Eine berechtigte Frage, die Komplexität der Diskussionslawine in den vergangenen Monaten ist nicht leicht zu erklären. Die Entscheidung der EMA, den Impfstoff von AstraZeneca für alle ab 18 zuzulassen, beinhaltet den Zusatz, wonach die Datenlage bei älteren Personen zum Zeitpunkt der Einreichung im November relativ dünn war. Da aber die anderen vorliegenden Studiendaten zur Immunogenität vermuten ließen, dass der Impfstoff auch bei älteren Menschen eine hohe Wirksamkeit zeigt, erfolgte die Zulassung trotzdem. Unsere Aufgabe als Impfgremium besteht nun darin, zusätzliche Kriterien wie die epidemiologische Lage in Österreich, die Verfügbarkeit weiterer Impfstoffe sowie deren jeweilige Wirksamkeit bei älteren und vorerkrankten Menschen miteinzubeziehen. Wir sind also für das Feintuning zuständig. Auch bei der Influenza sind die Impfstoffe für alle Altersgruppen zugelassen, aber zusätzlich gibt es einen adjuvierten oder höher dosierten Impfstoff für ältere Menschen und Hochrisikogruppen, wie etwa Patienten mit einem Krebsleiden oder einem geschwächten Immunsystem. Unsere Empfehlung wäre ganz bestimmt anders ausgefallen, wenn der Impfstoff von AstraZeneca als Erstes zugelassen worden wäre.

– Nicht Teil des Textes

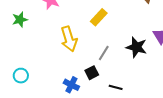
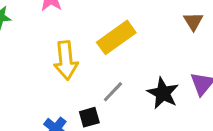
yellow rectangle: (99, 17) -> (116, 37), size x1.4

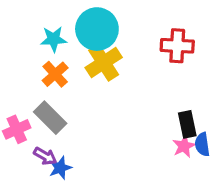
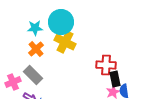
red cross: (177, 46) -> (106, 65), moved
yellow cross: (104, 62) -> (65, 42), turned -30

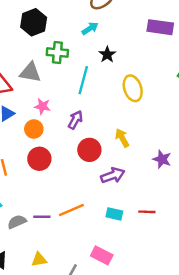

Verstehe ich das richtig? In Österreich war die Not nicht groß genug, um auch über 65-Jährige mit AstraZeneca zu impfen? Wir haben ein Luxusproblem?
Ja, es ist eine Luxusdiskussion. Denn eigentlich sollten wir glücklich sein über die verfügbaren Impfstoffe, denn jeder von ihnen baut eine Grundimmunität auf – und zwar bei allen Menschen. Ob wir dann auch noch adaptierte Impfstoffe brauchen, die bei bestimmten Alters- und Personengruppen besser wirken, kommt erst an zweiter Stelle. Wir sollten nicht über B, C und D reden, bevor wir nicht A geklärt haben.
Frau Professor, es ist offensichtlich, dass Sie zunächst überstimmt wurden.
Dazu sage ich nichts.
Sollten Genesene nur einmal geimpft werden? Mehrere Studien zeigen, dass eine Teilimpfung einer Auffrischung der Immunisierung gleichkommt.
Tatsächlich gibt das die Datenlage mehr und mehr her. Unsere Empfehlung lautet zwar noch nicht apodiktisch, Personen mit überstandener Infektion nur einmal zu impfen, aber bereits die erste Impfung dürfte bei ihnen einen Booster-Effekt auslösen und somit für eine vollständige Grundimmunisierung reichen.
Klare Ansage. Warum gibt es dann keine klare Empfehlung?
Weil der Booster-Effekt noch nicht bei allen Altersgruppen sowie Menschen mit bestimmten Vorerkrankungen, beispielsweise immunsupprimierten Patienten, nachgewiesen ist. Unsere Entscheidungen müssen alle Eventualitäten berücksichtigen.
So gesehen dürfte in Österreich kein einziger Impfstoff verabreicht werden. Denn eine 100-prozentige Wirksamkeit bei allen Menschen gibt es nie.
Das ist wahr, deswegen spreche ich mich auch für mehr Mut zur Lücke, aber auch für mehr Mut zur Korrektur aus, sollten neue Erkenntnisse geliefert werden. Wir können Entscheidungen in dieser Pandemie nicht ständig aufschieben, bis endgültige Evidenzen vorliegen. Wir müssen flexibel auf dynamische Veränderungen reagieren können und auch auf der Basis wissenschaftlicher Überlegungen Entscheidungen treffen.
Ich ahne, wie die Entscheidung ausfallen würde, ginge es nur nach Ihnen. Was halten Sie von der Forderung, alle vorläufig nur einmal zu impfen, weil auch die erste Teilimpfung eine recht stabile Immunantwort hervorruft – vor allem jene von AstraZeneca?
Zunächst einmal begrüße ich alle Überlegungen, die den Impffortschritt beschleunigen wollen, bei dieser Frage aber bin ich der Meinung, dass eine komplette Immunisierung wichtiger ist, um eine stabile Immunantwort zu erzeugen und ein immunologisches Gedächtnis aufzubauen, sodass bei späteren Auffrischungen der Booster-Effekt zur Geltung kommt. Inkomplette Immunisierungen können zudem das Tor für Mutationen öffnen. Wenn wir bei der Immunisierung allzu großzügig sind, würden wir einen sehr großen Pool an Menschen zulassen, bei denen es zu Escape-Mutationen und somit zu neuen gefährlichen Varianten wie der südafrikanischen und brasilianischen kommen kann, die sich der Immunantwort entziehen.